Asset Management Intelligence; What You Don’t Know, Will Cost You

Have you ever made an inquiry about the status of a server or application to your IT staff and received a less than a comforting reply?  Clearly, this is not the zone you want to find yourself in. A lack of in-depth knowledge regarding what is connected, who has access and which software version is running on the network will lead to security breaches, unnecessarily high operating cost and vendors taking advantage of you.

Unfortunately, this scenario is commonplace. To help find an answer, Data Center Knowledge turns to Nlyte’s Chief Marketing Officer, Mark Gaydos, for some real-world advice to give to readers.

As originally posted in Data Center Knowledge, read below, how to arm your IT staff with the visibility needed to truly understand what is happening--anywhere--on the network.

Asset Management Intelligence; What you don’t know, will cost you.

“What do you know about your computing infrastructure?”

It’s a question that is often asked but seldom replied to in a sufficient manner by IT staff. In fact, most replies seem to contain the phrase, “we think.” When it comes to important questions on receiving information from directory services or contract sizes, “we think,” will not cut it. In order to properly answer these questions, IT needs the ability to gather data from a large host of assets and more importantly—consolidate and reconcile the data so it all makes sense for human resources, financial, legal and other stakeholders within the company that requires current information.

Collecting data is only the first step. Once the necessary data is in one system, asset intelligence can be leveraged to serve a number of vital needs. For example, achieving a greater understanding of a company’s vendors in order to negotiate with confidence. Asset intelligence uncovers all the hardware and software details to enable confidence, such as empowering a purchasing department to negotiate more favorable prices from contracted vendors.

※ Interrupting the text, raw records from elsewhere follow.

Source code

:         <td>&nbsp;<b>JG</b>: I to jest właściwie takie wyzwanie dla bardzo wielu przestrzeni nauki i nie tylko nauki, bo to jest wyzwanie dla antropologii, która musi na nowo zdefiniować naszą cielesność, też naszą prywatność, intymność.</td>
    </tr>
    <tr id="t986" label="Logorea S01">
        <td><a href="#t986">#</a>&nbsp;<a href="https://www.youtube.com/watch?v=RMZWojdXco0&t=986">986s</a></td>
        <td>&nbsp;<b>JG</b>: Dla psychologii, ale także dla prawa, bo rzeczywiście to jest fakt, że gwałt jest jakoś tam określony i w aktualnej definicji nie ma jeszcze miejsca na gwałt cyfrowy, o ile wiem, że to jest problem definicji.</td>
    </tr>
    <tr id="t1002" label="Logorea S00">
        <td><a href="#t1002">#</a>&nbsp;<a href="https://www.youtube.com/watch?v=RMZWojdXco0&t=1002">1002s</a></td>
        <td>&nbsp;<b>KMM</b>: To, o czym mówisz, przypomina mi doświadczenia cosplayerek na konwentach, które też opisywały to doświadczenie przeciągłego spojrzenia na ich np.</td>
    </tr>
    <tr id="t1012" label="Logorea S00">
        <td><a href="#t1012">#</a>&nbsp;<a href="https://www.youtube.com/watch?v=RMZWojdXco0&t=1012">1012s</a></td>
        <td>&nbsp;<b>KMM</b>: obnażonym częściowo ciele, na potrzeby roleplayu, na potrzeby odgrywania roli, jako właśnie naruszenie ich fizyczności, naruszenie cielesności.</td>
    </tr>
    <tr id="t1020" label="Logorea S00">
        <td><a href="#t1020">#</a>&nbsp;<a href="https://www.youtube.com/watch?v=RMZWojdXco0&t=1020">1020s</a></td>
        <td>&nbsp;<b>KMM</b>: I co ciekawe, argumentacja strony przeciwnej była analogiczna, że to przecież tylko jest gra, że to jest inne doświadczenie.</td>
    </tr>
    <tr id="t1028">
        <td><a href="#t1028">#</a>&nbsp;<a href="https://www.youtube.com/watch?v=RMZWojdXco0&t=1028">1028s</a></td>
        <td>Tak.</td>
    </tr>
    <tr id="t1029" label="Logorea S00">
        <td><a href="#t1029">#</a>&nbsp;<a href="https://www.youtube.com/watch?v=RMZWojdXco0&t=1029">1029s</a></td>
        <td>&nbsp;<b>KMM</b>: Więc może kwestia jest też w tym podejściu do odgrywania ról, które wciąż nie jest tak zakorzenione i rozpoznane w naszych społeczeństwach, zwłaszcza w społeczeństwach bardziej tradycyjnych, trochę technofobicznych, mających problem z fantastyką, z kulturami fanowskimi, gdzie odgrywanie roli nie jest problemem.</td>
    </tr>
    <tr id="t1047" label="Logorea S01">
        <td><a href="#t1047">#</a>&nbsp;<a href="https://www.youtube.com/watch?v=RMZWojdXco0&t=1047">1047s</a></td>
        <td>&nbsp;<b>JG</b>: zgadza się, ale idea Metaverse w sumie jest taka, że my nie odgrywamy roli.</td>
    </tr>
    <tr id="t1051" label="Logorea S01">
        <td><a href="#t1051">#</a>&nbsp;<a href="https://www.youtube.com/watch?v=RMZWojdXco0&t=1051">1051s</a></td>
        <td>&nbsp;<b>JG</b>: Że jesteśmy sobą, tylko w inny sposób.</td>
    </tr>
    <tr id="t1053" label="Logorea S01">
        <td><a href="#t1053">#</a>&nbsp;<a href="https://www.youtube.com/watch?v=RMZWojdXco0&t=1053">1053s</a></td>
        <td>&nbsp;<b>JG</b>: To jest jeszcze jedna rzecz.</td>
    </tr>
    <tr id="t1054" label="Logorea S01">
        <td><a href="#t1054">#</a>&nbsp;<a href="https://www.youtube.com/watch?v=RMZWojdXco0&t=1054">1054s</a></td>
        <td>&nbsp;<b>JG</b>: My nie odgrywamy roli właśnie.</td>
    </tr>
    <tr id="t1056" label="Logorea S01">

Utilizing asset management intelligence is not only about vendor negotiations, but it also has many other practical applications because the data is always fresh—it’s the single-source-of-truth to an ever-changing inventory. Imagine having information on who is using what software, on what desktops and when the last patch was applied at your fingertips. For example, if there is a Microsoft fix or a big Intel patch for a CPU problem, how do you know how many systems actually received the patch?

Then there is attempting to control maintenance renewals. Do you know what you’re renewing or are you just signing a check? Applying asset management techniques, you can reconcile the necessary data and cross-reference it with contractual obligations to determine if a vendor is charging you too much.

The fact is: IT has become responsible for finding things nobody knows about and older, legacy asset management systems are of little use because they don’t have these advanced capabilities. Change management applications can help to an extent, but 3% to 4% of technology assets are fantom, which means, that nobody knows about them. Yet, they are still connected to and running on the network—change management applications will never see them.

Technology Asset Management Solutions provide the Single-Source-of-Truth

By contrast, today’s asset management solutions go far beyond change management capabilities. They offer granular information such as the ability to geo-locate a device, identify a subnet in prefixing and link it back to the core system. This is important because fresh data is now required by all parts of the organization; service management wants to know the configuration of the hardware in the operating systems; facilities need to know how many servers there are to properly power the racks, as well as the mergers & acquisitions that need data to know exactly what they're acquiring. IT managers who are savvy enough to deploy a technology asset management system (TAM) will have that single-source-of-truth to better manage security, compliance, and software licensing.

Additionally, a full understanding of the devices and configurations responsible for processing workloads across this diverse IT ecosystem will help applications run smoothly. IT managers need a TAM solution to remove many challenges that inhibit a deep dive into the full IT ecosystem because today, good infrastructure management is no longer only about the cabling and devices neatly stacked within the racks. Now, data center managers need to grasp how a fractured infrastructure, spread across physical and virtual environments, is still a unified entity that impacts all workloads and application performance.

Conclusion

One of the biggest problems vexing IT is: you can't manage what you don't know about.

And now, the IoT economy is exacerbating the device and application problem because

everything is literally connected to the network, water metering, home oil tank gauges, and even rodent traps. It’s not uncommon to see a hundred-fifty to two hundred devices on the subnets because everything is now connected. If you don’t have visibility nor inventory of these devices, you will have problems. Without this information, items are invisible on your network and hackers who are wise to this will exploit these vulnerabilities.

The situation is similar to installing a security system in your house. If you don't know how many doors and how many windows you have—you are vulnerable. TAM solutions solve the vulnerability issue with visibility as well as turning isolated data into actionable information vital for many other operations.